This is the mail archive of the
gcc-bugs@gcc.gnu.org
mailing list for the GCC project.
[Bug target/64897] New: Floating-point "and" not optimized on x86-64
- From: "schnetter at gmail dot com" <gcc-bugzilla at gcc dot gnu dot org>
- To: gcc-bugs at gcc dot gnu dot org
- Date: Sun, 01 Feb 2015 19:45:59 +0000
- Subject: [Bug target/64897] New: Floating-point "and" not optimized on x86-64
- Auto-submitted: auto-generated
https://gcc.gnu.org/bugzilla/show_bug.cgi?id=64897
Bug ID: 64897
Summary: Floating-point "and" not optimized on x86-64
Product: gcc
Version: 4.9.2
Status: UNCONFIRMED
Severity: enhancement
Priority: P3
Component: target
Assignee: unassigned at gcc dot gnu.org
Reporter: schnetter at gmail dot com
I notice that gcc does not generate "vandpd" for floating-point "and"

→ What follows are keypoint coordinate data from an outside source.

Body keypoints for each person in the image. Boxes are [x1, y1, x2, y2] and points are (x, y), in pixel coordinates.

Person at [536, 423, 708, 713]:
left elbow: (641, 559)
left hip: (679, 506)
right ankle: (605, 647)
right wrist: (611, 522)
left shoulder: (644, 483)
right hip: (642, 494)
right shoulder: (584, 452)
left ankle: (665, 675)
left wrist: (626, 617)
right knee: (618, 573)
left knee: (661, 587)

operations. Here is an example code that demonstrates this:
{{{
#include <math.h>
#include <string.h>
double fand1(double x)
{
unsigned long ix;
memcpy(&ix, &x, 8);
ix &= 0x7fffffffffffffffUL;
memcpy(&x, &ix, 8);
return x;
}
double fand2(double x)
{
return fabs(x);
}
}}}
When I compile this via:
{{{
gcc-mp-4.9 -O3 -march=native -S fand.c -o fand-gcc-4.9.s
}}}
(OS X, x86-64 CPU, Intel Core i7), this results in:
{{{
_fand1:
movabsq $9223372036854775807, %rax
vmovd %xmm0, %rdx
andq %rdx, %rax
vmovd %rax, %xmm0
ret
_fand2:
vmovsd LC1(%rip), %xmm1
vandpd %xmm1, %xmm0, %xmm0
ret
}}}
This shows that (a) gcc performs the bitwise and operation in an integer
register, which is probably slower, and (b) the implementors of "fabs" assume
that using the "vandpd" instruction is faster.